[TASK DESCRIPTION] Format the listing below as a numbered list, starting at its first line and ending at the line containing "jointly built to", with both of those lines included and any blank lines omitted.
..........
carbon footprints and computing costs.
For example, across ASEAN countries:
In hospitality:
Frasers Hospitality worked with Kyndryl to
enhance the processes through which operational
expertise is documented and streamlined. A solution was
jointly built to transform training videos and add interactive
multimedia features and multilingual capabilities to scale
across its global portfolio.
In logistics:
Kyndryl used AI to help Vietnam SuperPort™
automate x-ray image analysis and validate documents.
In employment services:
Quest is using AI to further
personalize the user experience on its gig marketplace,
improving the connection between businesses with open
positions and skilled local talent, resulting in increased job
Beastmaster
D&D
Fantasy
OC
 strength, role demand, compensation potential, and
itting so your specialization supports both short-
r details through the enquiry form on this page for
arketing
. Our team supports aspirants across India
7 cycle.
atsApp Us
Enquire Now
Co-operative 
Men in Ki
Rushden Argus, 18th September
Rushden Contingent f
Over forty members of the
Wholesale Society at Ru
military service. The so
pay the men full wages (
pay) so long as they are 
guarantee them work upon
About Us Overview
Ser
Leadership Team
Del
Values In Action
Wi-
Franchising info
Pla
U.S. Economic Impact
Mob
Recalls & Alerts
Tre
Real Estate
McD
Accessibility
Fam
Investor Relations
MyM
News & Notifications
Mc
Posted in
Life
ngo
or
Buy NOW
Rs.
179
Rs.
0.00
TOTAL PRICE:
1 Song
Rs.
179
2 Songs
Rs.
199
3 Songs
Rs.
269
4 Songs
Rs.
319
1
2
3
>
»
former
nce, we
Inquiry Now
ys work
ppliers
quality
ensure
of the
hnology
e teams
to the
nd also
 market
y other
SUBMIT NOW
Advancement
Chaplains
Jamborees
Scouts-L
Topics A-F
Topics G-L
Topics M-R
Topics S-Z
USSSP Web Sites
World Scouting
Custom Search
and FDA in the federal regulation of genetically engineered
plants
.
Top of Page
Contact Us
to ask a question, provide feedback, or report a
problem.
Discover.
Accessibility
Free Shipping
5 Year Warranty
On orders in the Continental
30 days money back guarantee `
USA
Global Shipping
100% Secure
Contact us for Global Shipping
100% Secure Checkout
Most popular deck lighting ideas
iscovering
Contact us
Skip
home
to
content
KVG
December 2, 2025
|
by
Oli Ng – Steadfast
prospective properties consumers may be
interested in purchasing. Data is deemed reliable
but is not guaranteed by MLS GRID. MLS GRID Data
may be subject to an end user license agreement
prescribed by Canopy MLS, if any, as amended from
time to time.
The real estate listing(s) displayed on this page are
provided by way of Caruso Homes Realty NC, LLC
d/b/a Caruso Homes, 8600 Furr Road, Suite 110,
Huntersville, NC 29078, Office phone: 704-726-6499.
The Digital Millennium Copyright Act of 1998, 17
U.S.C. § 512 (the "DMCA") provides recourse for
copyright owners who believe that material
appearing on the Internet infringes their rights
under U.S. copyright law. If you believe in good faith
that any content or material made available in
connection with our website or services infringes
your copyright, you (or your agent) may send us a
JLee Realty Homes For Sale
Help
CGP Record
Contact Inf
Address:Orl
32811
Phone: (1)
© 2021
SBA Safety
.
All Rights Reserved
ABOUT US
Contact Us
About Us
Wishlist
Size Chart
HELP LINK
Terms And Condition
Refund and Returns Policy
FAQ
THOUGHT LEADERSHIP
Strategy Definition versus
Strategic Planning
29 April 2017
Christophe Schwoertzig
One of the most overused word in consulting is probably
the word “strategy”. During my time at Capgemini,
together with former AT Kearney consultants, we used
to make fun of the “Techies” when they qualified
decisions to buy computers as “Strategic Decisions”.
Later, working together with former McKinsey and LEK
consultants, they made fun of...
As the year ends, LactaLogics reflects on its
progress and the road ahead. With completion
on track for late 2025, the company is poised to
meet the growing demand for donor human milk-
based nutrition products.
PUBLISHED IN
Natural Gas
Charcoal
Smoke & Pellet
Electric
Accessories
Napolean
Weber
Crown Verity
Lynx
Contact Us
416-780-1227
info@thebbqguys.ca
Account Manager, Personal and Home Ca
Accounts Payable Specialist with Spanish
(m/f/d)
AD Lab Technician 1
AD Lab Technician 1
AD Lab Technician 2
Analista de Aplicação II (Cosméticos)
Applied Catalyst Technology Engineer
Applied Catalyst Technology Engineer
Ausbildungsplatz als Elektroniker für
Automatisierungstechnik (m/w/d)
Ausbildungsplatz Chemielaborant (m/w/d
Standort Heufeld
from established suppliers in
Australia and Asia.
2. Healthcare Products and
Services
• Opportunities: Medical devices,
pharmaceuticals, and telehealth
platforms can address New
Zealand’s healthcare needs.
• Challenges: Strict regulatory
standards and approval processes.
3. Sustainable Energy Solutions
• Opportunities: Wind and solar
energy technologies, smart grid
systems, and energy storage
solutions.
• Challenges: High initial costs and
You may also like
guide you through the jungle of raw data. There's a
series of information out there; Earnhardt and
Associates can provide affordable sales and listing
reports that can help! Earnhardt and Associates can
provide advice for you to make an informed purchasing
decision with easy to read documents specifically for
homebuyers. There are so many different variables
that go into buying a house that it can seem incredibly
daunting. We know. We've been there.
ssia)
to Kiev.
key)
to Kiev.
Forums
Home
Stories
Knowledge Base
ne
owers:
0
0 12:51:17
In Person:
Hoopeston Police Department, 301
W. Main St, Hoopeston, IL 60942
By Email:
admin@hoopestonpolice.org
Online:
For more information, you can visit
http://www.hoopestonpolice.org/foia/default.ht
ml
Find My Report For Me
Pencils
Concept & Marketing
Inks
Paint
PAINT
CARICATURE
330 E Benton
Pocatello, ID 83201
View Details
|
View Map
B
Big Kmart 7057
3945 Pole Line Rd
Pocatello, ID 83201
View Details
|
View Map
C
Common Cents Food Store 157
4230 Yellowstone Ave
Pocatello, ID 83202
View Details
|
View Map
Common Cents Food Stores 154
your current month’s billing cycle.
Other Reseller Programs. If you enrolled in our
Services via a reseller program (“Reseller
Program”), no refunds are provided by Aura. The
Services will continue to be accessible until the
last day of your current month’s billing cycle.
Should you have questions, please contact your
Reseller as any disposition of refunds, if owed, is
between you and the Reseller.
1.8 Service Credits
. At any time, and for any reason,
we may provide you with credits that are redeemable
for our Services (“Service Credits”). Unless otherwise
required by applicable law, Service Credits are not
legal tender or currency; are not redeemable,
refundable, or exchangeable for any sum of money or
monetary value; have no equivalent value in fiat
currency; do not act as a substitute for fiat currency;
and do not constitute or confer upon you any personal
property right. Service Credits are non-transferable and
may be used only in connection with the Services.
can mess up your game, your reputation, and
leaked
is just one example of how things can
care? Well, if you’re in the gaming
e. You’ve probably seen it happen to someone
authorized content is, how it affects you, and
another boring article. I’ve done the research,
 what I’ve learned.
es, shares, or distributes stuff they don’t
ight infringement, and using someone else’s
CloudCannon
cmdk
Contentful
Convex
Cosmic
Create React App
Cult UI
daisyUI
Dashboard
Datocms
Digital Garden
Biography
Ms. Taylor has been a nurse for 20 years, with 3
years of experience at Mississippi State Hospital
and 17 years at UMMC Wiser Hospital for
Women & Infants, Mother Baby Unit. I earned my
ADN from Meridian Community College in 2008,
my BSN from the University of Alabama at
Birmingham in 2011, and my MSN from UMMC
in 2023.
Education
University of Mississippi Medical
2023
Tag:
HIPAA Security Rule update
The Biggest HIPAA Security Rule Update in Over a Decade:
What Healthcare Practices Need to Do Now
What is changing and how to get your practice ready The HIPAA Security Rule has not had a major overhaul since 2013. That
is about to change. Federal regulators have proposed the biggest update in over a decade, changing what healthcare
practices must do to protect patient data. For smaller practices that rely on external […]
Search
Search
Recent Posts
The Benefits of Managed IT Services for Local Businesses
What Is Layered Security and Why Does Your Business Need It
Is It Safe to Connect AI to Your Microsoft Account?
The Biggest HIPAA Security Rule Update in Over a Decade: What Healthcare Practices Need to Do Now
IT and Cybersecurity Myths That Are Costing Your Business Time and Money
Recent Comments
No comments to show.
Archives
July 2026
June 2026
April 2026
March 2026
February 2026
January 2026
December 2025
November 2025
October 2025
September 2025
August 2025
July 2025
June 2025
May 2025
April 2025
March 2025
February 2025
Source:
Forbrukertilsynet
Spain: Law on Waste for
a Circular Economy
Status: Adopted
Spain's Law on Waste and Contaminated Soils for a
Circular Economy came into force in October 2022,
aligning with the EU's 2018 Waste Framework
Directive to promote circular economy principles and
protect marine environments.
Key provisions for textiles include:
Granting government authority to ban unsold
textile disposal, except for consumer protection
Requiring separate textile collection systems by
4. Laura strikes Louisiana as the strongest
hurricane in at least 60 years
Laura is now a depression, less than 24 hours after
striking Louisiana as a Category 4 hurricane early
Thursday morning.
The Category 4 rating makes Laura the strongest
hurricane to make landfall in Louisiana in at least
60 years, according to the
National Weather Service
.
..........
[RESULT]
1. carbon footprints and computing costs.
2. For example, across ASEAN countries:
3. In hospitality:
4. Frasers Hospitality worked with Kyndryl to
5. enhance the processes through which operational
6. expertise is documented and streamlined. A solution was
7. jointly built to transform training videos and add interactive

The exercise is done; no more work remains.